Nvidia's Neural Textures Are a VRAM Game Changer

Nvidia’s Neural Texture Compression technology could be the answer to our VRAM woes, as it can help reduce the VRAM required to store the most demanding of textures by up to 95%. This could make lower-VRAM graphics cards more viable in the future, potentially increasing the lifespan of more modest graphics cards as new games place ever-increasing demands on PC gaming hardware.
VRAM saturation on modern graphics cards has been a looming problem in PC gaming for a number of years.
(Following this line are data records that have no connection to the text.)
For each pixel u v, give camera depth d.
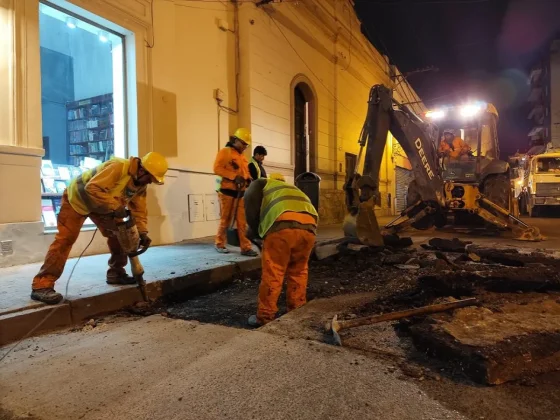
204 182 9.05
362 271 5.85
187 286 4.90
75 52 7.85
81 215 3.86
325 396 2.15
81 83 7.88
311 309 3.75
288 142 12.12
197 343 3.00
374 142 7.64
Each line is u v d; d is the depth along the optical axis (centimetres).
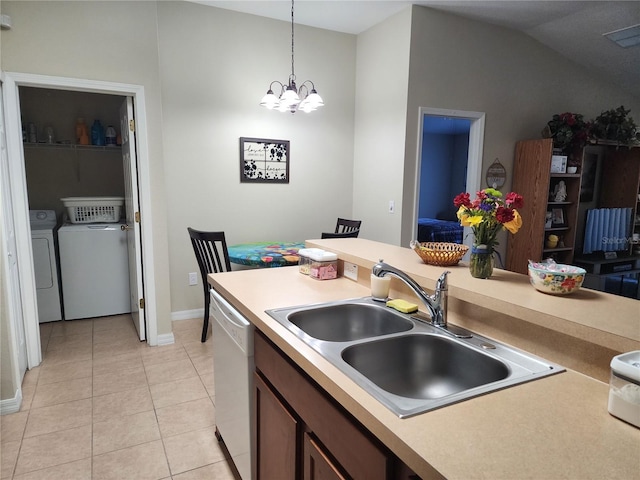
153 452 201
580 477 65
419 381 130
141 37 292
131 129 303
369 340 123
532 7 357
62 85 273
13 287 256
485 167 416
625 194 476
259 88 390
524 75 424
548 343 109
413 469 72
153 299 320
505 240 448
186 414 233
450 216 822
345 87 432
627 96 512
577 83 463
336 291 180
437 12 365
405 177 377
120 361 297
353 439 94
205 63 365
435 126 708
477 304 126
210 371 284
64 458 195
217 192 384
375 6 357
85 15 275
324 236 328
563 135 405
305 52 407
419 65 363
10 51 258
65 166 404
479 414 83
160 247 317
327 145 431
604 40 407
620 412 81
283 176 412
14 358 230
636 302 116
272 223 414
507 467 67
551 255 454
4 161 254
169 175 362
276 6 360
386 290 165
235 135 385
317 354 113
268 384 144
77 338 338
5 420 224
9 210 259
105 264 385
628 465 68
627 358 84
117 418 228
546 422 80
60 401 244
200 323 378
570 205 445
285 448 130
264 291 179
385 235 404
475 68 393
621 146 458
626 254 491
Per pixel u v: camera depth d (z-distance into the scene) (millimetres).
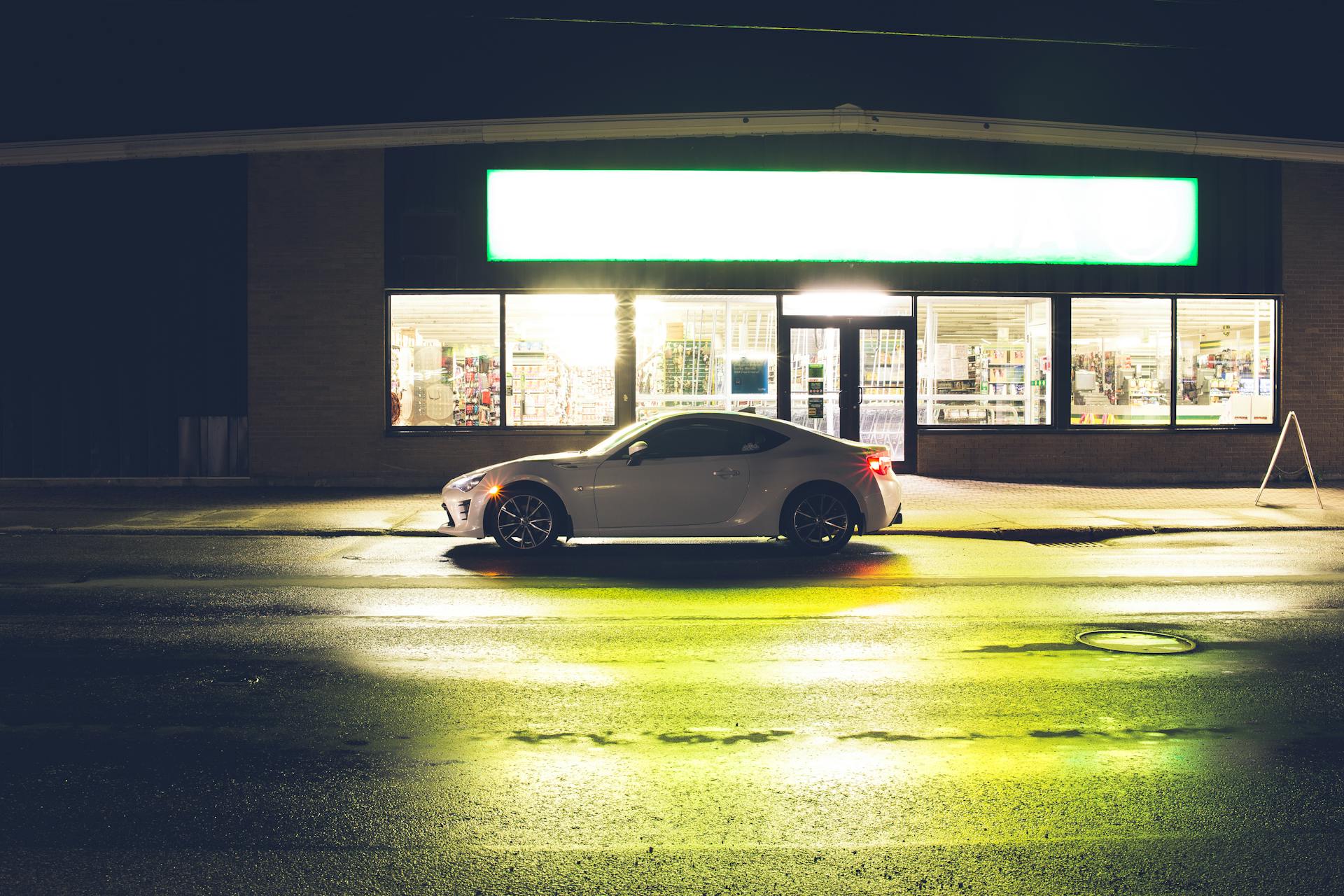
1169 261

As the visual fidelity of modern games improves, they typically require more graphics memory to load textures and other game elements for quick access to the GPU. That’s led some games to demand more than 8GB to even run at all, locking out older and lower-end graphics cards from playing. Some AAA games are even starting to need more than 16GB of VRAM for a 4K ray-traced experience, making some top-tier GPUs from recent years fall short.
Although ever-increasing VRAM quantities on graphics cards is one solution, Nvidia’s Neural Texture Compression technology could help alleviate these problems for existing GPUs. Previewed at CES alongside the new RTX 5090 and 5080 graphics cards, Neural Texture Compression utilizes Nvidia’s tensor cores to infer what textures look like, rather than rendering them in their entirety.
The demo that Nvidia has out for this technology now gives you three modes to play with. The first is just native rendering with no neural compression applied. The second, NTC transcoded to BCn, or as Nvidia calls it, “Inference on load,” is where textures are compressed using the neural network, but then converted to more traditional block compression techniques. This cuts back on disk space, potentially reducing game download and install sizes, but has less of an impact on VRAM. The third only renders based on the texture samples for the specific viewpoint. That’s what helps reduce VRAM requirements so drastically.
The only downside is that it does impact performance. In PCWorld’s testing, it found that using the most advanced technique did indeed cut VRAM usage dramatically, but it also dropped performance by close to 20% at 4K. Using the more modest Inference on Load system, however, reduced VRAM use by just under 65% and only had a modest effect on performance.
Nvidia recommends the Inference on Load technique for midrange and older graphics cards but suggests that newer and high-end cards should work just fine with the more advanced neural compression technique. As the video above suggests, though, there is little to no impact on visual fidelity in either case, suggesting that this technique, even if implemented modestly, could have an important impact on game optimization in the future.
At the very least, having it as a toggle to allow gamers with lower VRAM-quantity graphics cards to play newer games, would be a real benefit. No word yet on whether AMD or Intel are working on something similar, but I wouldn’t be surprised.